Despite ongoing research, current phishing detection systems exhibit notable limitations in addressing these challenges. Primarily, these models lack effectiveness for real-time application. Additionally, they rely on manually crafted features, which means the learned features are biased towards the phishing training set, potentially making them vulnerable as attackers adapt their strategies. The black-box nature of these systems’ decision-making processes also lacks explainability, which is a critical factor for gaining the trust of end-users. Moreover, existing approaches are reactive rather than proactive, making them incapable of discovering emerging phishing threats.
In response to these critical issues, this thesis introduces an innovative framework for proactive phishing defense. Our multi-layered approach comprises:
A novel reference-based phishing detector, offering superior performance over existing methods. Our detector is both interpretable, highlighting the phishing target and credential-taking areas, and effectively generalizes to real-world phishing without training on any collected phishing webpages.
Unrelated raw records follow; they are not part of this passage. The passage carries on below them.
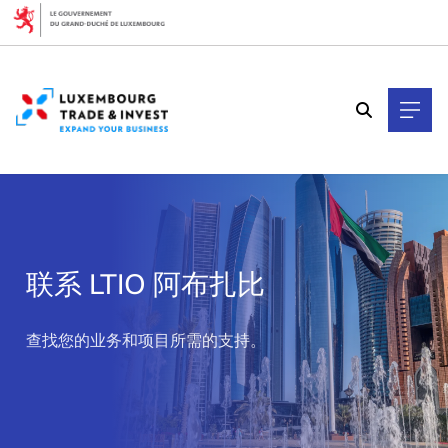
Cookies management panel
联系 LTIO 阿布扎比
>
查找您的业务和项目所需的支持。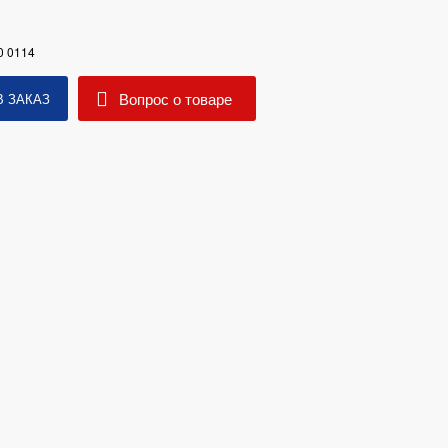
0 0114
Вопрос о товаре
В ЗАКАЗ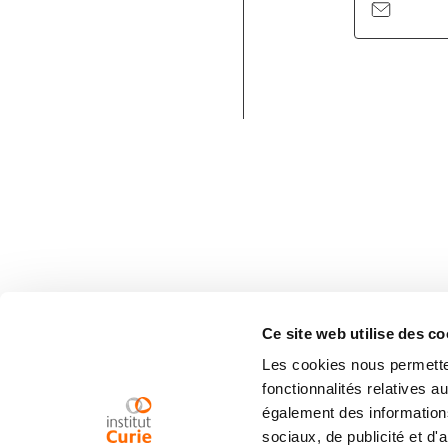
Ce site web utilise des co
Les cookies nous permetten
fonctionnalités relatives 
également des informations
sociaux, de publicité et d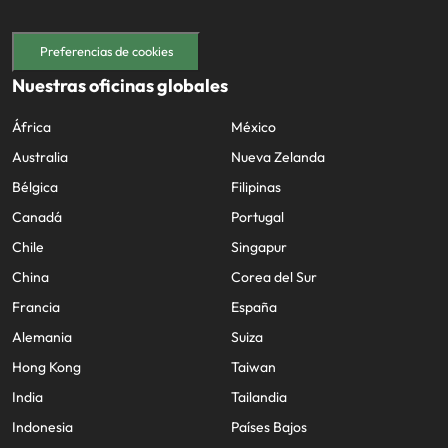
Preferencias de cookies
Nuestras oficinas globales
África
México
Australia
Nueva Zelanda
Bélgica
Filipinas
Canadá
Portugal
Chile
Singapur
China
Corea del Sur
Francia
España
Alemania
Suiza
Hong Kong
Taiwan
India
Tailandia
Indonesia
Países Bajos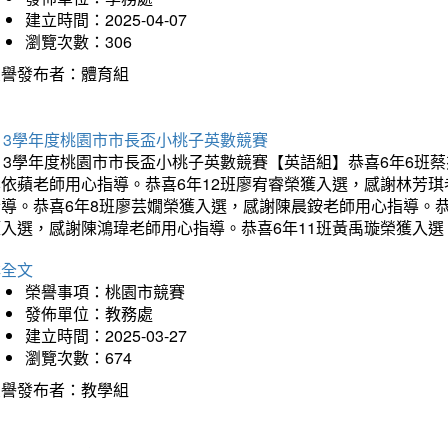
建立時間：2025-04-07
瀏覽次數：306
榮譽發布者：體育組
13學年度桃園市市長盃小桃子英數競賽
113學年度桃園市市長盃小桃子英數競賽【英語組】恭喜6年6班
李依蘋老師用心指導。恭喜6年12班廖宥睿榮獲入選，感謝林芳
指導。恭喜6年8班廖芸嫺榮獲入選，感謝陳晨銨老師用心指導。恭
獲入選，感謝陳鴻瑋老師用心指導。恭喜6年11班黃禹璇榮獲入
詳全文
榮譽事項：桃園市競賽
發佈單位：教務處
建立時間：2025-03-27
瀏覽次數：674
榮譽發布者：教學組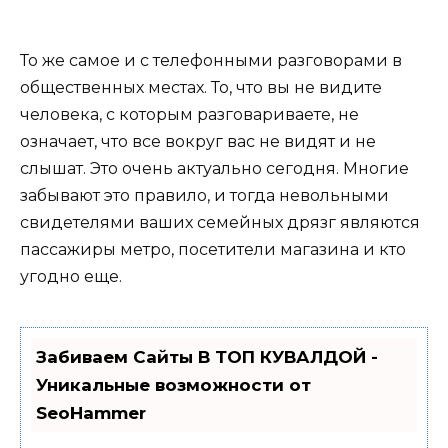
То же самое и с телефонными разговорами в
общественных местах. То, что вы не видите
человека, с которым разговариваете, не
означает, что все вокруг вас не видят и не
слышат. Это очень актуально сегодня. Многие
забывают это правило, и тогда невольными
свидетелями ваших семейных дрязг являются
пассажиры метро, посетители магазина и кто
угодно еще.
Забиваем Сайты В ТОП КУВАЛДОЙ -
Уникальные возможности от
SeoHammer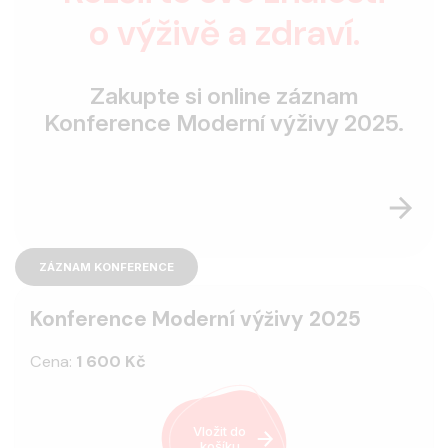
o výživě a zdraví.
Zakupte si online záznam
Konference Moderní výživy 2025.
ZÁZNAM KONFERENCE
Konference Moderní výživy 2025
Cena:
1 600 Kč
Vložit do
košíku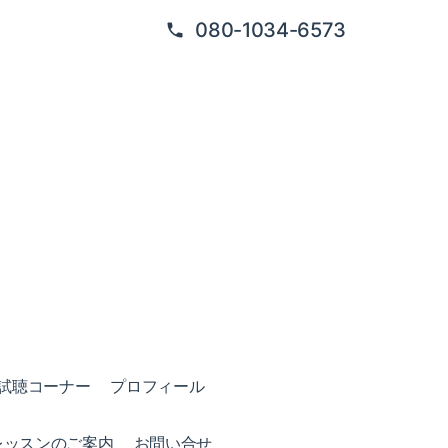
080-1034-6573
試聴コーナー
プロフィール
レッスンのご案内
お問い合せ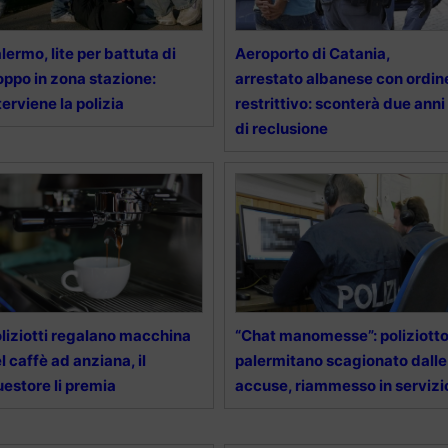
lermo, lite per battuta di
Aeroporto di Catania,
oppo in zona stazione:
arrestato albanese con ordin
terviene la polizia
restrittivo: sconterà due anni
di reclusione
liziotti regalano macchina
“Chat manomesse”: poliziott
l caffè ad anziana, il
palermitano scagionato dalle
estore li premia
accuse, riammesso in servizi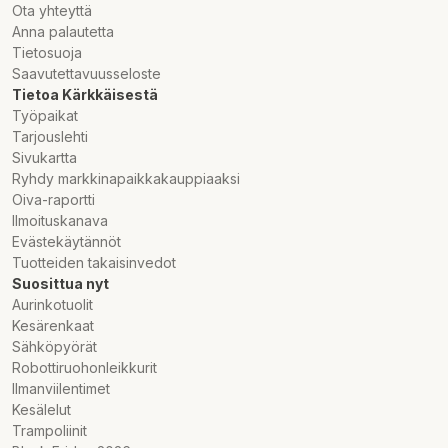
Ota yhteyttä
Anna palautetta
Tietosuoja
Saavutettavuusseloste
Tietoa Kärkkäisestä
Työpaikat
Tarjouslehti
Sivukartta
Ryhdy markkinapaikkakauppiaaksi
Oiva-raportti
Ilmoituskanava
Evästekäytännöt
Tuotteiden takaisinvedot
Suosittua nyt
Aurinkotuolit
Kesärenkaat
Sähköpyörät
Robottiruohonleikkurit
Ilmanviilentimet
Kesälelut
Trampoliinit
Technically, this approach integrates advancements in computer vision, large language models, and web testing techniques to (i) identify the brand impersonated by the phishing webpage through comparison with a reference list of protected brands. (ii) locate and classify the types of credentials the webpage seeks to acquire. (iii) perform counterfactual testing to detect any suspicious activities on the site.
A significant contribution to the academic community through the compilation of the most comprehensive phishing benchmarks to date. This includes a static benchmark of 29,496 phishing webpages, providing a robust tool for evaluating various phishing detectors, and a dynamic benchmark of 6,344 phishing kits, offering a secure, reproducible environment to analyze phishing tactics.
Building on these elements, we developed a proactive phishing monitoring system that offers an end-to-end solution, ranging from website crawling and incident reporting to trend visualization. This system focuses on examining emerging websites and can generate an average of 50 zero-day phishing alerts daily. Such insights into the evolving phishing landscape and tactics are invaluable in guiding the development of defensive strategies for government agencies, web service providers, business affiliates, and individual users.